Wie vertragen sich Religion und Menschenrechte?

Bielefeld.  Ägypten, Tunesien, aber auch viele andere afrikanische und asiatische Staaten stehen zurzeit vor einem fast unlösbaren Problem: Volksgruppen in den Ländern streiten teilweise erbittert darüber, ob ihr Staat religiös oder weltlich ausgerichtet sein soll. Die Herausforderung: Wie lässt sich trotz dieser Differenzen über die staatliche Identität eine demokratische Verfassung zuwege bringen? Eine neue internationale Forschungsgruppe am Zentrum für interdisziplinäre Forschung (ZiF) der Universität Bielefeld beschäftigt sich mit der Frage, wie religiöses Recht und Menschenrechte in neuen Verfassungen und Verfassungsänderungen behandelt werden. Zu ihrer ersten Tagung kommen die Forscherinnen und Forscher vom 4. bis 6. Juni im ZiF zusammen.
Die Mitglieder der Forschungsgruppe sind 14 Expertinnen und Experten für Verfassungsrecht, Rechtsvergleich, Regionalforschung und Politikwissenschaft. Geleitet wird die Gruppe von den Politikwissenschaftlerinnen Dr. Mirjam Künkler (Princeton University, USA), Hanna Lerner PhD (Tel Aviv University, Israel) und Shylashri Shankar PhD (Centre for Policy Research in Neu Delhi, Indien). Sie wollen Prozesse der Verfassunggebung und Verfassungsänderung in verschiedenen Ländern im Detail vergleichen. Auch untersuchen sie, wie unterschiedliche Verfassungsmodelle die Umsetzung der Menschenrechte beeinflussen. In laufenden und jüngst erfolgten Prozessen der Verfassunggebung und Verfassungsrevision in der arabischen Welt, aber auch beispielsweise in der Türkei und in Israel, wird das Verhältnis von Staat und Religion grundsätzlich neu ausgelotet. „Dabei entstehen jenseits der US-
amerikanischen oder europäischen Verfassungen neue Modelle mit weitreichenden Folgen für die Entwicklung der jeweiligen Gesellschaften“, sagt Mirjam Künkler. „Wir hoffen, mit den Analysen in der Forschungsgruppe einen empirisch fundierten Ansatz über die Zusammenhänge von Verfassunggebung, Religion und Menschenrechten zu formulieren. Dies ist im Großen und Ganzen in der Politik- und Rechtswissenschaft noch eine schmerzliche Lücke. Die Forschungsergebnisse der Gruppe sind nicht nur von akademischem Interesse, sondern auch bedeutsam für laufende Verfassungsprozesse, bei denen Religion einen Streitpunkt bildet. Typische Beispiele dafür sind Ägypten und Tunesien, wo islamisches Recht Teil des Verfassungsrechts ist, aber auch Israel, wo Ausnahmeregelungen für religiöse Gruppen etwa im Bildungssystem und Steuerrecht ein steter Stein des Anstoßes sind. Weitere Fälle, die die Gruppe diskutiert, betreffen die Verfassungen in Brasilien, Kenia, Spanien, Polen, Norwegen, Türkei, Pakistan, Nepal, Indonesien, Malaysia und Japan.
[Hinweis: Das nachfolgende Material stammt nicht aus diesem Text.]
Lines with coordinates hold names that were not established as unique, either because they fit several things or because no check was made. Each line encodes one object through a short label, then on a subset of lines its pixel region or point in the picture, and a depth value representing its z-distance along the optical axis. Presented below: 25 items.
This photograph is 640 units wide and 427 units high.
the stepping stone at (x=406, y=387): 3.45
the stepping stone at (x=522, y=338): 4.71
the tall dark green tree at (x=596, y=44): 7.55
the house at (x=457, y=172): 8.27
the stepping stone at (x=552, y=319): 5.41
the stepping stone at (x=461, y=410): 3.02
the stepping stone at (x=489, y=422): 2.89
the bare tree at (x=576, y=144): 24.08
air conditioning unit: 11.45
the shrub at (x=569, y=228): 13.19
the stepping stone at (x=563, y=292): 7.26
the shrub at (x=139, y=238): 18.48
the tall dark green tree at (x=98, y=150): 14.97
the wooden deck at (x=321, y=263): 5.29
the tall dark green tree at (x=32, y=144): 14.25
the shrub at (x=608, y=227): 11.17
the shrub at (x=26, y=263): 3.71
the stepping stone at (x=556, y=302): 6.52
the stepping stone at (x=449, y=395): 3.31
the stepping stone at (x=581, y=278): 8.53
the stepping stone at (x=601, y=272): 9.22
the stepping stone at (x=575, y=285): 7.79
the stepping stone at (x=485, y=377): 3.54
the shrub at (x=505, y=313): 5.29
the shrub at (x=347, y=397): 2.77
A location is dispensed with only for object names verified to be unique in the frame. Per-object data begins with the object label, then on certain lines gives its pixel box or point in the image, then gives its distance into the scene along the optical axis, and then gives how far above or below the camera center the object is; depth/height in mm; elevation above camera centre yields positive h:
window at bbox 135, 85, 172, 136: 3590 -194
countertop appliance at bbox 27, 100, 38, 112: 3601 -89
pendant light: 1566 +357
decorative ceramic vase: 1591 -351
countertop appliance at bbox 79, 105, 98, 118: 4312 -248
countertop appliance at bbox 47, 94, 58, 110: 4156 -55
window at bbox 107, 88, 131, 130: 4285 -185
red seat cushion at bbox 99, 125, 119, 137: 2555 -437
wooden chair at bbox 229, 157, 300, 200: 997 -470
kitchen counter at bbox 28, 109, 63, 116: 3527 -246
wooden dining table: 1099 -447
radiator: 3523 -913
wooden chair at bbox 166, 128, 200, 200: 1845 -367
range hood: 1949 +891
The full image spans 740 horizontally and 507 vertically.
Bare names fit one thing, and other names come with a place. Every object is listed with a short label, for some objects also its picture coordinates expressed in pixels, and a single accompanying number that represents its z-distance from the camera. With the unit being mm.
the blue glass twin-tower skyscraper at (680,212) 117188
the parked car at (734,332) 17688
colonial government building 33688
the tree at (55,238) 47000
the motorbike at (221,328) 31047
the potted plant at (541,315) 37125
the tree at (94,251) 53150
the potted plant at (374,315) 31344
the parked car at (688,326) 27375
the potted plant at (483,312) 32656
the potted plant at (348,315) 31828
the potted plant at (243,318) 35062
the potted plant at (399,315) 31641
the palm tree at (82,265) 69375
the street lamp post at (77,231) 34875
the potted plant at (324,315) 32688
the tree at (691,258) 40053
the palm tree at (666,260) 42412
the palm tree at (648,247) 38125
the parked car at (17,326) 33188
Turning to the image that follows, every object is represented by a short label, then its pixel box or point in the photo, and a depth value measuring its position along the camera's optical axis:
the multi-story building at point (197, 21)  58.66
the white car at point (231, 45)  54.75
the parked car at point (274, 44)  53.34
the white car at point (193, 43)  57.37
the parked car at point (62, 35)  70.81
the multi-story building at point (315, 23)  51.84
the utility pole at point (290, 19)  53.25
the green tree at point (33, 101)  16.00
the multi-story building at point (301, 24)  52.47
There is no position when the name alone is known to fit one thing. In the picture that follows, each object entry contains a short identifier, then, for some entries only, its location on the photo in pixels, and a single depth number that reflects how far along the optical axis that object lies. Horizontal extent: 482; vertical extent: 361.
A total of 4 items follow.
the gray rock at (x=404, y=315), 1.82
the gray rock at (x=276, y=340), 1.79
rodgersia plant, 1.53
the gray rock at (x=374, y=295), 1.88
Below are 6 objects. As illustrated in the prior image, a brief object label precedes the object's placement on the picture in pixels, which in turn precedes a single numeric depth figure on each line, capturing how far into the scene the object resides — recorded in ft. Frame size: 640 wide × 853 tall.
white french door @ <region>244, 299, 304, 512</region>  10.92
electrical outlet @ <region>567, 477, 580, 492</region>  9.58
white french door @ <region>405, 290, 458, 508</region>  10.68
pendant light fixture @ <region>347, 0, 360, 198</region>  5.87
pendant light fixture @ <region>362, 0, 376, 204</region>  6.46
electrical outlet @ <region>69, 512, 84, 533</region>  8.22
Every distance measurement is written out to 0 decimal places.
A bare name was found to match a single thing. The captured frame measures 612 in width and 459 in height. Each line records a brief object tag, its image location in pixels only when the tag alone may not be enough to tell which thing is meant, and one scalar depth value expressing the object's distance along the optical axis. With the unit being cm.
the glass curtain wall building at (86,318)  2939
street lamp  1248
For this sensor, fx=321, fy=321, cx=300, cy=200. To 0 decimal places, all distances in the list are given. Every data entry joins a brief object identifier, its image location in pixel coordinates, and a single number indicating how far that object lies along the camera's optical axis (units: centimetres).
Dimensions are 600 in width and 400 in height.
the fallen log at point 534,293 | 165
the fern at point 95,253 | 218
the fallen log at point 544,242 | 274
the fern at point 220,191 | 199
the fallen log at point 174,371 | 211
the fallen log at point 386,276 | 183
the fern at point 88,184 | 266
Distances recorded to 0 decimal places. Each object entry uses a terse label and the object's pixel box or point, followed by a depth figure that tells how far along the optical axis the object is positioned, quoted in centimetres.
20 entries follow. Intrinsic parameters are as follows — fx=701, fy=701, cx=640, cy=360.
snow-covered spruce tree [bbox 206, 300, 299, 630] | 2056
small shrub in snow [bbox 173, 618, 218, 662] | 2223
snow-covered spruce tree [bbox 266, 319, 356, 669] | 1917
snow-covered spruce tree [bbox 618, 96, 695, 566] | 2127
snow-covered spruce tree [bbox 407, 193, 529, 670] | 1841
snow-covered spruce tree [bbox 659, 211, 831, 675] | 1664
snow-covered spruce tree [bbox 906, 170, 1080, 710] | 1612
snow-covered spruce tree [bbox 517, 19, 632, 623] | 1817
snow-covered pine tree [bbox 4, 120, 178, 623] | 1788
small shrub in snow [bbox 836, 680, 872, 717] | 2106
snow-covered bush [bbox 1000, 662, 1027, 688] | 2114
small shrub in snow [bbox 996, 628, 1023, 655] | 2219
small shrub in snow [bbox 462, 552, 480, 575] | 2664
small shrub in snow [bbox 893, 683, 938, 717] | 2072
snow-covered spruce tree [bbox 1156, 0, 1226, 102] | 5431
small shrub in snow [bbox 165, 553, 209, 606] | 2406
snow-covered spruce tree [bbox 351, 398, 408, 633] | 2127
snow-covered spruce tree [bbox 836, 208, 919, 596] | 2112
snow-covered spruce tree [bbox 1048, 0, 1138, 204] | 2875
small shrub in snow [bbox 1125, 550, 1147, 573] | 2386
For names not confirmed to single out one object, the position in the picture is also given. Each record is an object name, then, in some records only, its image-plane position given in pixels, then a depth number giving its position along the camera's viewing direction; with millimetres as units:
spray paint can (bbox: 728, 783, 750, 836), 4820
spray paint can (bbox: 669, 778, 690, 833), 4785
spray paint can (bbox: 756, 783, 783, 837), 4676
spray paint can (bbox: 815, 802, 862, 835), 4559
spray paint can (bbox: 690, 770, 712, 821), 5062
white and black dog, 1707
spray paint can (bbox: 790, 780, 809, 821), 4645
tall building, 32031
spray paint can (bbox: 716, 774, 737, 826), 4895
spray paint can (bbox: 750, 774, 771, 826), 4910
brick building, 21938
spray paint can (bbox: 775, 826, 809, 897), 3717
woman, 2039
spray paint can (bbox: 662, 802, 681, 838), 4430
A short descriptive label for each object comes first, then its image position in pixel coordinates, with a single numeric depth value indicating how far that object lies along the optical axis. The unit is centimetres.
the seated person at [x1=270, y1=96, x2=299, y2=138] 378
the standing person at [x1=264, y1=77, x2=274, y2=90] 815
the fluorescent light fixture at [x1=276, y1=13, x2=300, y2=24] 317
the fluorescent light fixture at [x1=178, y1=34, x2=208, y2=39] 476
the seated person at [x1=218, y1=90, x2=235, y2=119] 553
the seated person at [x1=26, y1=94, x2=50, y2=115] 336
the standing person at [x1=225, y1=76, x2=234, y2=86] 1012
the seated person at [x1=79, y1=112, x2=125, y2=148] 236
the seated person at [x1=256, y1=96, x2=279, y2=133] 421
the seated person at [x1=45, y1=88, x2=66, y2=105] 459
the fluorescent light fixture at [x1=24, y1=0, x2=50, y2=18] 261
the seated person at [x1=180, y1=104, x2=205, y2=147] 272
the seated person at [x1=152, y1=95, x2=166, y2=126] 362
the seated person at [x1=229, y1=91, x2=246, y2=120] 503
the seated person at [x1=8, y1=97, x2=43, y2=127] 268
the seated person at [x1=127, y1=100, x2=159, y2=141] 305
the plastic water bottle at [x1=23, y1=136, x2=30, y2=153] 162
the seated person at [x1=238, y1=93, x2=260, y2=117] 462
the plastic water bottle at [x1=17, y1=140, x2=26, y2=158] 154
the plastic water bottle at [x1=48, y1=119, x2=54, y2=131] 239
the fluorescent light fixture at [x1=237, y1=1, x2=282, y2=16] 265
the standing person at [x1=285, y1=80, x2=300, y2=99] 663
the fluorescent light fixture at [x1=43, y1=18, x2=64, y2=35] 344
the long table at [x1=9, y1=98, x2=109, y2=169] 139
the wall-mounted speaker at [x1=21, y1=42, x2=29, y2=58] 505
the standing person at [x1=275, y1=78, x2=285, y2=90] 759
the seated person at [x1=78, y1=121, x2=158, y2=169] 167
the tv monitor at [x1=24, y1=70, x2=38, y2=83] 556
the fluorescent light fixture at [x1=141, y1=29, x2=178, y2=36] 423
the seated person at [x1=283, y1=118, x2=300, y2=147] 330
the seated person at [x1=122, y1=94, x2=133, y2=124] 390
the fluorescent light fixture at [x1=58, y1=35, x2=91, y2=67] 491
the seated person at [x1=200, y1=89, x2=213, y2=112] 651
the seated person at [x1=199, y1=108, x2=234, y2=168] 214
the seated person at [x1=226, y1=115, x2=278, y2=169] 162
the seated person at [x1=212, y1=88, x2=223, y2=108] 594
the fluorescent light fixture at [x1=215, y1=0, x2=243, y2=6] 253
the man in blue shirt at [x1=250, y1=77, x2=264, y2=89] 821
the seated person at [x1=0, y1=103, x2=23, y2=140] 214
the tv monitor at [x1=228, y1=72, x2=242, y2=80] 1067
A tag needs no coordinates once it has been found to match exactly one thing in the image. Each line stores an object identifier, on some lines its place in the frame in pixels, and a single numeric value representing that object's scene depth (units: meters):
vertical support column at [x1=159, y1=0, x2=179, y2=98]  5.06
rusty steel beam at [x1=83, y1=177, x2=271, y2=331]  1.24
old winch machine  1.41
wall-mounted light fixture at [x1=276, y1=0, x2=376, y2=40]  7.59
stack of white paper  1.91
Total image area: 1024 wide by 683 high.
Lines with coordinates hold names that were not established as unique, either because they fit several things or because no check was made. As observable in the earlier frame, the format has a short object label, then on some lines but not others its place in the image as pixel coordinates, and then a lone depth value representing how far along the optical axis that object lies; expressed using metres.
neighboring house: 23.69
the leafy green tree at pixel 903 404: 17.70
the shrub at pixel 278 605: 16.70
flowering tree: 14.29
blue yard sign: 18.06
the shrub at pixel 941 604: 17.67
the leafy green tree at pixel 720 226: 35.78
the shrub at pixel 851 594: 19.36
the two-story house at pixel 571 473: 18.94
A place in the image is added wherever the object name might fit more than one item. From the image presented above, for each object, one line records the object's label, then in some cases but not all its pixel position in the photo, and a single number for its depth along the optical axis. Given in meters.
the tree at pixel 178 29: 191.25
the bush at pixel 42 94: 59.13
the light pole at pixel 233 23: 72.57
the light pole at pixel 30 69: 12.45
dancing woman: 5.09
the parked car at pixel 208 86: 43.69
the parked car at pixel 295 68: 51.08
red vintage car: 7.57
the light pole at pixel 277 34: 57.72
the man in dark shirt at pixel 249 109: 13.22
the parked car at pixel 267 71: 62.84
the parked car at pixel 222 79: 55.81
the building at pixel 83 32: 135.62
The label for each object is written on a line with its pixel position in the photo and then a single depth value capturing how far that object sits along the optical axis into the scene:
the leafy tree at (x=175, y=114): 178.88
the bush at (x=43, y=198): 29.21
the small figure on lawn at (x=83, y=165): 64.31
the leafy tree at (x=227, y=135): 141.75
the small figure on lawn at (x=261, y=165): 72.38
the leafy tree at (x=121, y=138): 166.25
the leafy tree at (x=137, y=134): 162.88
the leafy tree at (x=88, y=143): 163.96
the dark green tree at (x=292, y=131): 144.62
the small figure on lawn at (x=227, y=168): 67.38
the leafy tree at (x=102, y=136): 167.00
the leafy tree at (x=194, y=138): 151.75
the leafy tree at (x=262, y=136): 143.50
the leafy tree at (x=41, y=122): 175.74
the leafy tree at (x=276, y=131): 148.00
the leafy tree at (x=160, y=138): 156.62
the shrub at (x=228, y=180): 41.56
Die neue ZiF-Forschungsgruppe heißt „Balancing Religious Accommodation and Human Rights in Constitutional Frameworks” (Religion und Menschenrechte in Staatsverfassungen. Ein internationaler Vergleich). Wie alle ZiF-Forschungsgruppen ist sie eine Gruppe auf Zeit: Sie kommt von Mai bis November 2014 zusammen. Neben regelmäßigen Arbeitstreffen veranstaltet die Gruppe Konferenzen, Workshops und eine Vortragsreihe. Die Auftaktveranstaltung im Juni trägt den Titel „Constitution Writing, Religion and Human Rights“ (Verfassunggebung, Religion und Menschenrechte) und wird auf Englisch abgehalten.